Directions:
Please set down, word for word, the lines of the records below, starting at the line that contains "genus: Bulbostylis" and ending at the line that contains "common name: Oak moss", with both of those lines included. Leave the pictures out of your answer.

Dataset entries:
· · · · · · ·
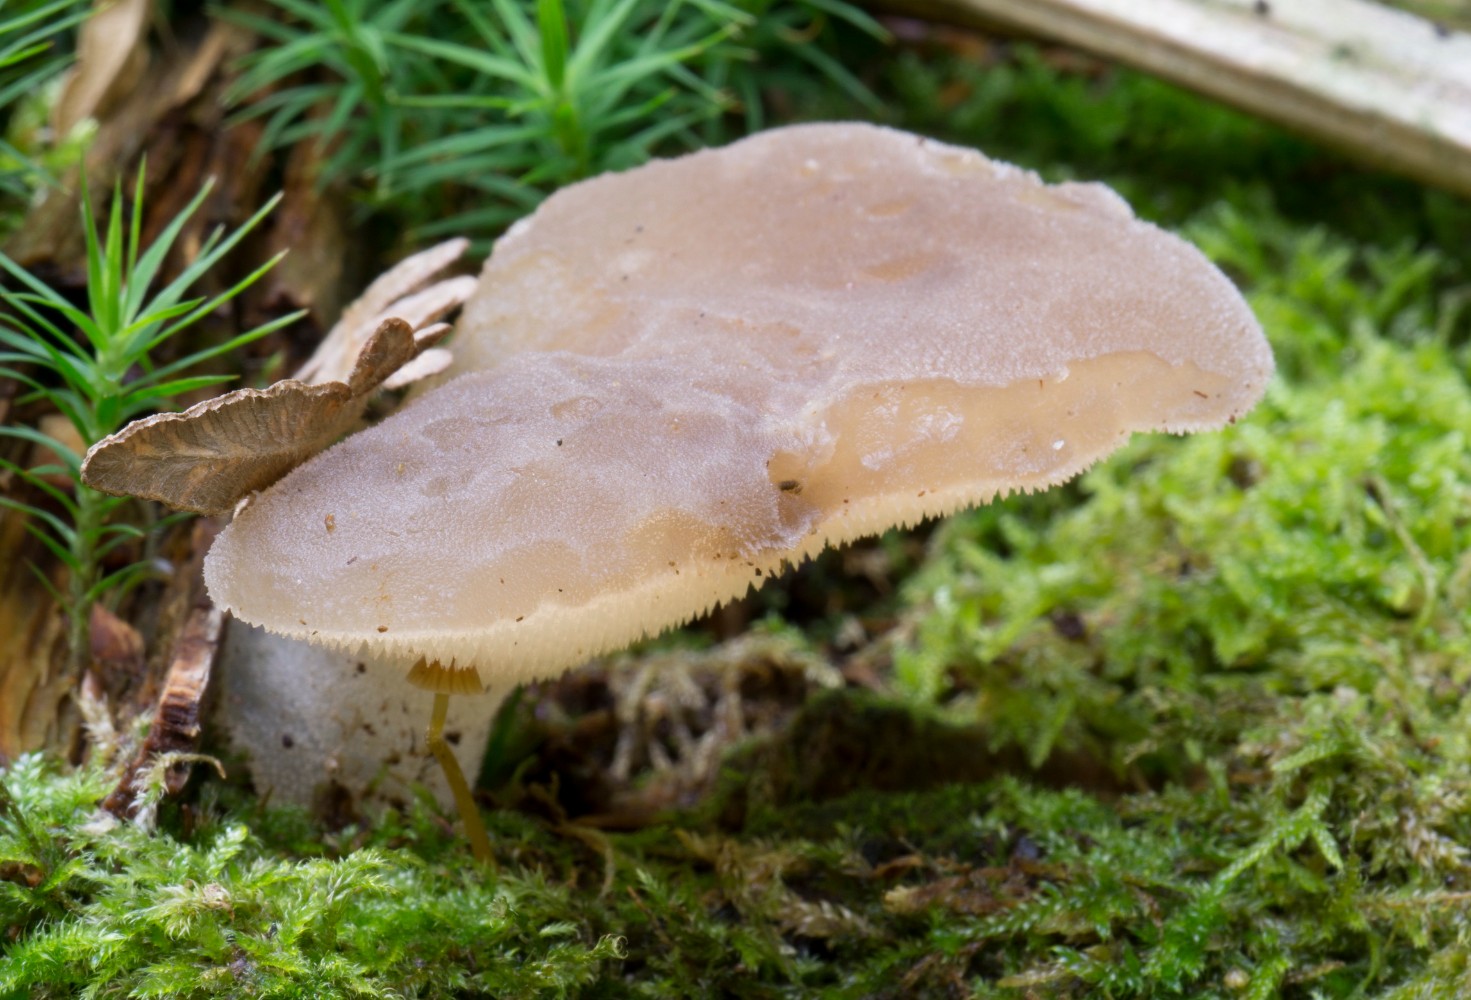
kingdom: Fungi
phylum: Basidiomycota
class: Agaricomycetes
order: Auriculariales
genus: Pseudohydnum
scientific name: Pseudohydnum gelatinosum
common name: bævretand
· · · · · · ·
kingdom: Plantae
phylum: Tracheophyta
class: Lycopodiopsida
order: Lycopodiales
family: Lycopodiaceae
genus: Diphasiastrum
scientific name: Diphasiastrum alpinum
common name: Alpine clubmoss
· · · · · · ·
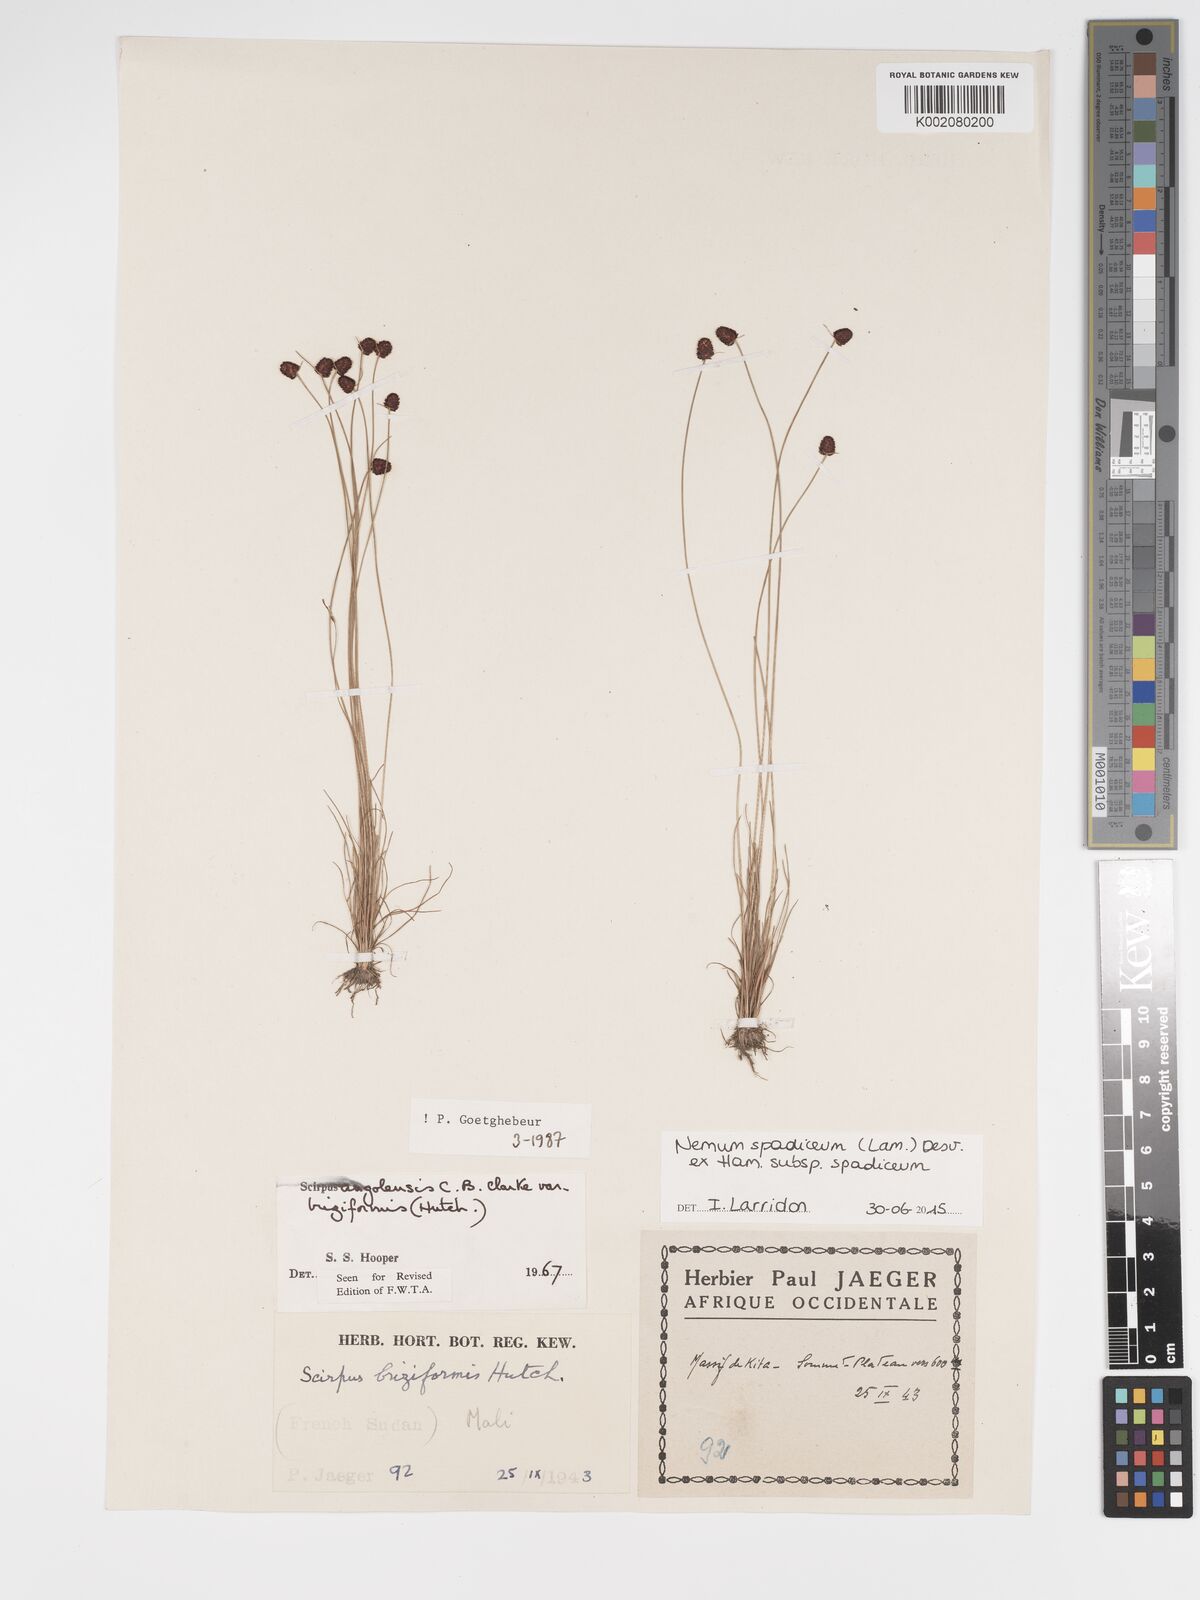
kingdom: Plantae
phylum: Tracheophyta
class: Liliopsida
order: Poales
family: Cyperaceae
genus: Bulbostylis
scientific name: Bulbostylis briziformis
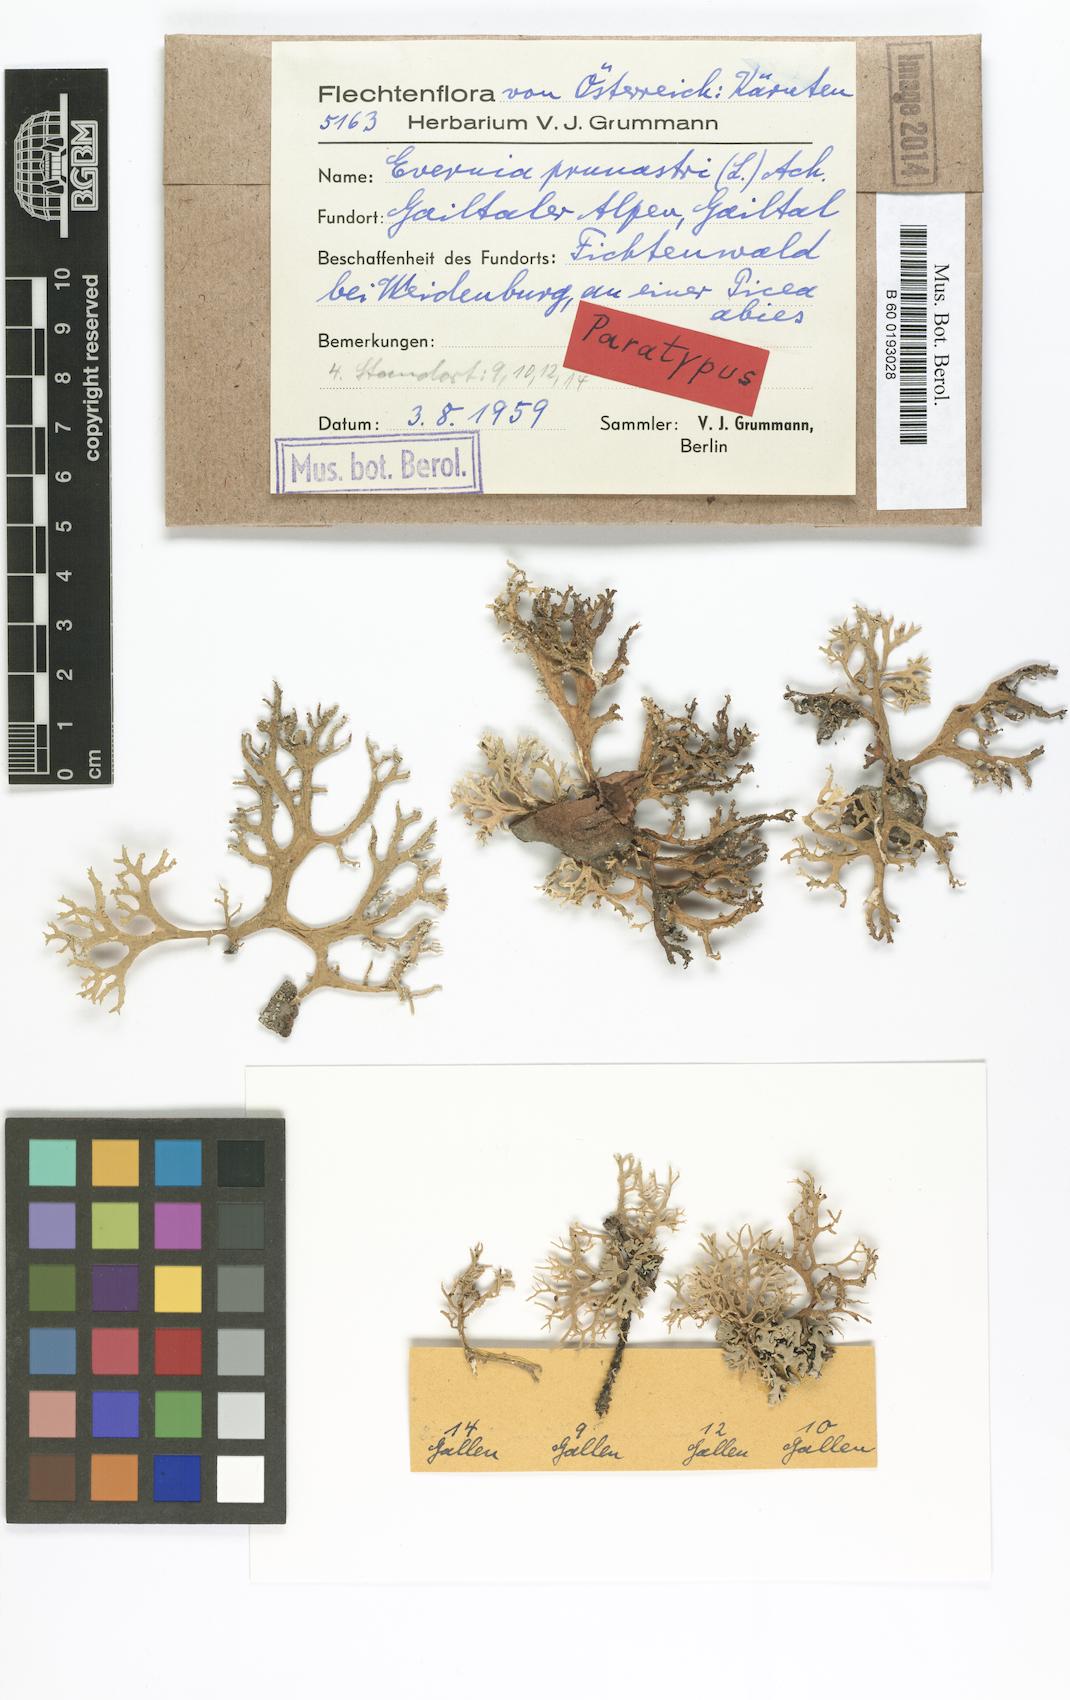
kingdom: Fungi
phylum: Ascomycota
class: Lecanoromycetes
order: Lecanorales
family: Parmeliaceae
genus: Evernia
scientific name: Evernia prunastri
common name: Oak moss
· · · · · · ·
Task response:
genus: Bulbostylis
scientific name: Bulbostylis briziformis
kingdom: Fungi
phylum: Ascomycota
class: Lecanoromycetes
order: Lecanorales
family: Parmeliaceae
genus: Evernia
scientific name: Evernia prunastri
common name: Oak moss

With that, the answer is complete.